If you’ve never heard of Naked Ladies (as in flowers, please bring your mind back to the topic) they grow a lot of leaves which then die back and these long slender stems shoot up with bright and large pink flowers. Hence, Naked ladies since they have no sheltering leaves, only a long stem. But gorgeous.
Most of all, I stay home. Cliff does the shopping because he doesn’t want me out. Well, he mostly does the shopping anyway, and sometimes lets me go with him. He also does the laundry and much of the cooking. I am a spoiled wife.
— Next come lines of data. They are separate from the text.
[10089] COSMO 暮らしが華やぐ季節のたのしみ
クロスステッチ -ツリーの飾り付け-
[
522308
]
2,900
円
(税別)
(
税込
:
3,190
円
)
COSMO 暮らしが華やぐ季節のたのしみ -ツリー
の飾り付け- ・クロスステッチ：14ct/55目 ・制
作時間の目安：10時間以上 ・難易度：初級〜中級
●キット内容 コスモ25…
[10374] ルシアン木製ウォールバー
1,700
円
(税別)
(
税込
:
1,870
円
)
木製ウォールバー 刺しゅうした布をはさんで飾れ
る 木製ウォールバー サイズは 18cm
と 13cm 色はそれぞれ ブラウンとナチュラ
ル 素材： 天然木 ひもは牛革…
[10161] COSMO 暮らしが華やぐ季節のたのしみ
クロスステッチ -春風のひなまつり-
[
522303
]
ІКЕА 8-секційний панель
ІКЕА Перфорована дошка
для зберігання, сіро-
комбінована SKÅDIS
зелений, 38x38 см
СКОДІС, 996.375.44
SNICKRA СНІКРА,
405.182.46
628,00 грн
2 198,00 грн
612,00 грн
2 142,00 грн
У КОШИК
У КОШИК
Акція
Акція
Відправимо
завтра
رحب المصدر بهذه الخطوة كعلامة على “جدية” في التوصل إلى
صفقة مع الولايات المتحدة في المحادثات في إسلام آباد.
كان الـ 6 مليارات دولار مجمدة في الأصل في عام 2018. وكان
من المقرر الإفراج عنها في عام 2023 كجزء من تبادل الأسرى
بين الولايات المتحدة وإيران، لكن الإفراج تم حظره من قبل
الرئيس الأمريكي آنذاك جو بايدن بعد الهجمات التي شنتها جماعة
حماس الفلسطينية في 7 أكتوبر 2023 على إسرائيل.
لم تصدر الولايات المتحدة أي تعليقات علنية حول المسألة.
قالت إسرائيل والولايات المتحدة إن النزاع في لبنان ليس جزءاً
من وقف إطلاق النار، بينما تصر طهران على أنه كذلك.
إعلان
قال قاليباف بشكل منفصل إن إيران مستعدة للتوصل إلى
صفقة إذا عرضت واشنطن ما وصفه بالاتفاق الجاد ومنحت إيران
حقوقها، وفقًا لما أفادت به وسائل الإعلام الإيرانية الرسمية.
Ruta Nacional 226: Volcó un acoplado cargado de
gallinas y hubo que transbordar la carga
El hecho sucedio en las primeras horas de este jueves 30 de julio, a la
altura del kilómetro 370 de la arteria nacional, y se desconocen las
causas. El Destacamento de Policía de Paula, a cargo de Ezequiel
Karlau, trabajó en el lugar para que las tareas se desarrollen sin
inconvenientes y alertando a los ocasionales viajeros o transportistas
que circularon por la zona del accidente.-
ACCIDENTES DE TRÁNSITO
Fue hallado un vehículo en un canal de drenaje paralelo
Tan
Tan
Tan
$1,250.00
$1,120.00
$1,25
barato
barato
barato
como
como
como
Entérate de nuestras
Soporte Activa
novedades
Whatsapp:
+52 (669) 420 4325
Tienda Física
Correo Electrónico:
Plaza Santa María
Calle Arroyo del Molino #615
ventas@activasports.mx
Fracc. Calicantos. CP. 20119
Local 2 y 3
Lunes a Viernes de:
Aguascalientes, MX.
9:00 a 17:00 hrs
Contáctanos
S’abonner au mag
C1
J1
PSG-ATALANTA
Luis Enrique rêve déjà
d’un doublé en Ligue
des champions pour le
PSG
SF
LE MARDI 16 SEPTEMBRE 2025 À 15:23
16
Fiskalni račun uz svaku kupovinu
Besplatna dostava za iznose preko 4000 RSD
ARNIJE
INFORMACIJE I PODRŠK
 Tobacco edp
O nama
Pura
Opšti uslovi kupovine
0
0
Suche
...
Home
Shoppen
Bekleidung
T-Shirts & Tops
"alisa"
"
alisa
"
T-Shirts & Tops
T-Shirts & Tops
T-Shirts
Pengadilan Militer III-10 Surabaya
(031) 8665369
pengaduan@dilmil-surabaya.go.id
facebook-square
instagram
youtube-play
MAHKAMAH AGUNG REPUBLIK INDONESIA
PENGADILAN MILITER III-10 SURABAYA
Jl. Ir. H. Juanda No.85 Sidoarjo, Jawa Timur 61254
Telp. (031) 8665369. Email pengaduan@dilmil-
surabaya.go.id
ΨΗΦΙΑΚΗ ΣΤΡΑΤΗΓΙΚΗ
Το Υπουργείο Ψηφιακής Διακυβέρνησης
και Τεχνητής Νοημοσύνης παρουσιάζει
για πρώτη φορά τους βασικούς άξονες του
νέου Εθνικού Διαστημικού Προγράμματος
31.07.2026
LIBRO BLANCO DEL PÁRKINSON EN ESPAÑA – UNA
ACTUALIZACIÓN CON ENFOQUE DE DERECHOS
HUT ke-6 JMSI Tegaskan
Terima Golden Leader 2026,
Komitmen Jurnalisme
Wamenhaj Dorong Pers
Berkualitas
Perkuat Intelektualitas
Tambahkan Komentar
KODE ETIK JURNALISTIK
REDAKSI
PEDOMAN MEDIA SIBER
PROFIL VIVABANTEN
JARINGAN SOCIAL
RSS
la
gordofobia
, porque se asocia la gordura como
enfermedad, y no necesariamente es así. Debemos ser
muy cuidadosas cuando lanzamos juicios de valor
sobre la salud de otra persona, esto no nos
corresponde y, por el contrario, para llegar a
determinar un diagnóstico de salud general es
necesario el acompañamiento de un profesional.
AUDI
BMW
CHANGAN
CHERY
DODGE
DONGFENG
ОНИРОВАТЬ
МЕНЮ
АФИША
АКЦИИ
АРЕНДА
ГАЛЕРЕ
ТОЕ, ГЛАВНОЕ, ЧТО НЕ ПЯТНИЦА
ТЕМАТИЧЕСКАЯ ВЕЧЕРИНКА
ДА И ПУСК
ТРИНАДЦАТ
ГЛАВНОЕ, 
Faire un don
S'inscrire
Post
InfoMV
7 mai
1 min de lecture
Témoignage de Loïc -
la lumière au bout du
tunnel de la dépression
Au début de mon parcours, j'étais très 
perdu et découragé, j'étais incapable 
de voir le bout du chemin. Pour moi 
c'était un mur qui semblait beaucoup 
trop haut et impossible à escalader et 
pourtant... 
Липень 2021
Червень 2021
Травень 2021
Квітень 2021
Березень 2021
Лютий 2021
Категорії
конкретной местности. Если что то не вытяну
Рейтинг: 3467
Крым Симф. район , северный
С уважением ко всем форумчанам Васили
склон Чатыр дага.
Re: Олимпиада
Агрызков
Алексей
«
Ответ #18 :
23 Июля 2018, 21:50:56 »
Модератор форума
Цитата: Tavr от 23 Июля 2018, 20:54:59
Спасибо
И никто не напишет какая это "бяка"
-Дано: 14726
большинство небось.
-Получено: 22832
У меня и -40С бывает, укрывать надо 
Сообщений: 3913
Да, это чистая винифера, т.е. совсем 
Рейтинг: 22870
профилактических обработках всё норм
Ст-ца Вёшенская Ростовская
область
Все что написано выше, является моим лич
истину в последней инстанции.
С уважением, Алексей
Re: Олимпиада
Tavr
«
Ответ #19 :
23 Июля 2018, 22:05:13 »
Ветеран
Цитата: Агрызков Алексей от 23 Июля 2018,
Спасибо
And very grateful to my mother-in-law who taught him.
Since the memoir is at the publishers, I had to go digging through all the bits and pieces of essays and poems I’ve written over the years and start looking for a home for them – they are tired of my very crowded folders. Here’s one of them.
Inching into Spring
Spring rain tagged heels of hail
throbbing across our house roof.
I woke, came to sit at my window,
brew tea, watch the show.
But it stopped.
And I sit in gray silk light
waiting for a daybreak long past
that will not come today.
The willow’s branches, softened
into leaf by three days of sun,
frames its new green lace
in a purple budding tree.
For three days spring leapt toward Easter,
until now, exhausted from the effort,
since rebirth is never easy, it rests.
This side of the window, I refill my cup.